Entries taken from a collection

::::::

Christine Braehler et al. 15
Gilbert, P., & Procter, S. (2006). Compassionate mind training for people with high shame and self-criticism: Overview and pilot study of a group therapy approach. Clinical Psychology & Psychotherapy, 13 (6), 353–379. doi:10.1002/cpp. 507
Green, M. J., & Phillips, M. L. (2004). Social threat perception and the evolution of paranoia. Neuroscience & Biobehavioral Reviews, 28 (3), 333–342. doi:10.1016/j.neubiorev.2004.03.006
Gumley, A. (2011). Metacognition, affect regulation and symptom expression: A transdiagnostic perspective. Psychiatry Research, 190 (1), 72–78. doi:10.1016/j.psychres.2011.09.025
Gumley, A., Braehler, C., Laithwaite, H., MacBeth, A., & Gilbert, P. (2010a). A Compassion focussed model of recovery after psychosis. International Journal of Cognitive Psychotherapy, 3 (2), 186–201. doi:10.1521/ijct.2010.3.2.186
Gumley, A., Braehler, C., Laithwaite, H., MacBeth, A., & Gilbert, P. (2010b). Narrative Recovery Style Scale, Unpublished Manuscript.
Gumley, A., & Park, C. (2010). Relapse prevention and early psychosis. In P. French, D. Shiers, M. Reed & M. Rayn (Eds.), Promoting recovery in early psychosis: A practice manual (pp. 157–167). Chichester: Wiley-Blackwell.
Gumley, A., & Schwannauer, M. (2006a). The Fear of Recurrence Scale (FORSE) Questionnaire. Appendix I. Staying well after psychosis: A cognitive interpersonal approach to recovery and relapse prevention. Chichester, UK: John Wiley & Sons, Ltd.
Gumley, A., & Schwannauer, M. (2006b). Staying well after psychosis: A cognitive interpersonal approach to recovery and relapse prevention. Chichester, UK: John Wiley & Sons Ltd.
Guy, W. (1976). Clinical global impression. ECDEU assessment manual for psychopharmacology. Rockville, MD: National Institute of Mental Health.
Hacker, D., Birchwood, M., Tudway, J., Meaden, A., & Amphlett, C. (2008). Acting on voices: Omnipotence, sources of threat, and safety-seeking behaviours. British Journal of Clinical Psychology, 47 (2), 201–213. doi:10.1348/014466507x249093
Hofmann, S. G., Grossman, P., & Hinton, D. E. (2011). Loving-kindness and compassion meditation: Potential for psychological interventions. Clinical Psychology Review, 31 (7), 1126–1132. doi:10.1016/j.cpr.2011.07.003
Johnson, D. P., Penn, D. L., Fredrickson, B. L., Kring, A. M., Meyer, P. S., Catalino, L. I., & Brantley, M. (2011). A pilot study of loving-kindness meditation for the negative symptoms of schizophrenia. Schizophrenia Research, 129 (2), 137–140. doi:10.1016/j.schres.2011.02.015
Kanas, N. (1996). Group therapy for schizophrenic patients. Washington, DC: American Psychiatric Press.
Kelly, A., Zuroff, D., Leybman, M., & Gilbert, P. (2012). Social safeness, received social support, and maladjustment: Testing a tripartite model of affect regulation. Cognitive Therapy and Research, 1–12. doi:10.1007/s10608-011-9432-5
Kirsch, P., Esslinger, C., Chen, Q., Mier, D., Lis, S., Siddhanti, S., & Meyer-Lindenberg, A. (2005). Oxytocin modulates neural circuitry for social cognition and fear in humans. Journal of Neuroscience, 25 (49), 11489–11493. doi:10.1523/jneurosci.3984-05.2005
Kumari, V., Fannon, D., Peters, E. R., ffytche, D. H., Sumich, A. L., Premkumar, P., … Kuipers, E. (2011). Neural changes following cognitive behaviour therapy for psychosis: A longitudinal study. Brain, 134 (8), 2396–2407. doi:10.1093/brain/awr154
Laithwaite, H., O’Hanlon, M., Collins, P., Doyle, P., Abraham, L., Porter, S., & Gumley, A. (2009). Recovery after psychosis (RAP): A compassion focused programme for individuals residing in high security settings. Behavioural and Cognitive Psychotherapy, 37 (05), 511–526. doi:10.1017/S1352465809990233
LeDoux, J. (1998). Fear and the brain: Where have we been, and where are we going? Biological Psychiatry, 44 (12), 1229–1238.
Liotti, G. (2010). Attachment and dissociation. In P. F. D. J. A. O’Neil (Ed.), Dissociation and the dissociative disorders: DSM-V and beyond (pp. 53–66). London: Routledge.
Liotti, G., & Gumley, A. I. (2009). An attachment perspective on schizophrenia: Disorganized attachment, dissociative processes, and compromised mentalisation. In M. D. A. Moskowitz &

::::::

• _Requirement_: Copy the entries exactly, leaving no line out.

• _Completed task_:
Christine Braehler et al. 15
Gilbert, P., & Procter, S. (2006). Compassionate mind training for people with high shame and self-criticism: Overview and pilot study of a group therapy approach. Clinical Psychology & Psychotherapy, 13 (6), 353–379. doi:10.1002/cpp. 507
Green, M. J., & Phillips, M. L. (2004). Social threat perception and the evolution of paranoia. Neuroscience & Biobehavioral Reviews, 28 (3), 333–342. doi:10.1016/j.neubiorev.2004.03.006
Gumley, A. (2011). Metacognition, affect regulation and symptom expression: A transdiagnostic perspective. Psychiatry Research, 190 (1), 72–78. doi:10.1016/j.psychres.2011.09.025
Gumley, A., Braehler, C., Laithwaite, H., MacBeth, A., & Gilbert, P. (2010a). A Compassion focussed model of recovery after psychosis. International Journal of Cognitive Psychotherapy, 3 (2), 186–201. doi:10.1521/ijct.2010.3.2.186
Gumley, A., Braehler, C., Laithwaite, H., MacBeth, A., & Gilbert, P. (2010b). Narrative Recovery Style Scale, Unpublished Manuscript.
Gumley, A., & Park, C. (2010). Relapse prevention and early psychosis. In P. French, D. Shiers, M. Reed & M. Rayn (Eds.), Promoting recovery in early psychosis: A practice manual (pp. 157–167). Chichester: Wiley-Blackwell.
Gumley, A., & Schwannauer, M. (2006a). The Fear of Recurrence Scale (FORSE) Questionnaire. Appendix I. Staying well after psychosis: A cognitive interpersonal approach to recovery and relapse prevention. Chichester, UK: John Wiley & Sons, Ltd.
Gumley, A., & Schwannauer, M. (2006b). Staying well after psychosis: A cognitive interpersonal approach to recovery and relapse prevention. Chichester, UK: John Wiley & Sons Ltd.
Guy, W. (1976). Clinical global impression. ECDEU assessment manual for psychopharmacology. Rockville, MD: National Institute of Mental Health.
Hacker, D., Birchwood, M., Tudway, J., Meaden, A., & Amphlett, C. (2008). Acting on voices: Omnipotence, sources of threat, and safety-seeking behaviours. British Journal of Clinical Psychology, 47 (2), 201–213. doi:10.1348/014466507x249093
Hofmann, S. G., Grossman, P., & Hinton, D. E. (2011). Loving-kindness and compassion meditation: Potential for psychological interventions. Clinical Psychology Review, 31 (7), 1126–1132. doi:10.1016/j.cpr.2011.07.003
Johnson, D. P., Penn, D. L., Fredrickson, B. L., Kring, A. M., Meyer, P. S., Catalino, L. I., & Brantley, M. (2011). A pilot study of loving-kindness meditation for the negative symptoms of schizophrenia. Schizophrenia Research, 129 (2), 137–140. doi:10.1016/j.schres.2011.02.015
Kanas, N. (1996). Group therapy for schizophrenic patients. Washington, DC: American Psychiatric Press.
Kelly, A., Zuroff, D., Leybman, M., & Gilbert, P. (2012). Social safeness, received social support, and maladjustment: Testing a tripartite model of affect regulation. Cognitive Therapy and Research, 1–12. doi:10.1007/s10608-011-9432-5
Kirsch, P., Esslinger, C., Chen, Q., Mier, D., Lis, S., Siddhanti, S., & Meyer-Lindenberg, A. (2005). Oxytocin modulates neural circuitry for social cognition and fear in humans. Journal of Neuroscience, 25 (49), 11489–11493. doi:10.1523/jneurosci.3984-05.2005
Kumari, V., Fannon, D., Peters, E. R., ffytche, D. H., Sumich, A. L., Premkumar, P., … Kuipers, E. (2011). Neural changes following cognitive behaviour therapy for psychosis: A longitudinal study. Brain, 134 (8), 2396–2407. doi:10.1093/brain/awr154
Laithwaite, H., O’Hanlon, M., Collins, P., Doyle, P., Abraham, L., Porter, S., & Gumley, A. (2009). Recovery after psychosis (RAP): A compassion focused programme for individuals residing in high security settings. Behavioural and Cognitive Psychotherapy, 37 (05), 511–526. doi:10.1017/S1352465809990233
LeDoux, J. (1998). Fear and the brain: Where have we been, and where are we going? Biological Psychiatry, 44 (12), 1229–1238.
Liotti, G. (2010). Attachment and dissociation. In P. F. D. J. A. O’Neil (Ed.), Dissociation and the dissociative disorders: DSM-V and beyond (pp. 53–66). London: Routledge.
Liotti, G., & Gumley, A. I. (2009). An attachment perspective on schizophrenia: Disorganized attachment, dissociative processes, and compromised mentalisation. In M. D. A. Moskowitz &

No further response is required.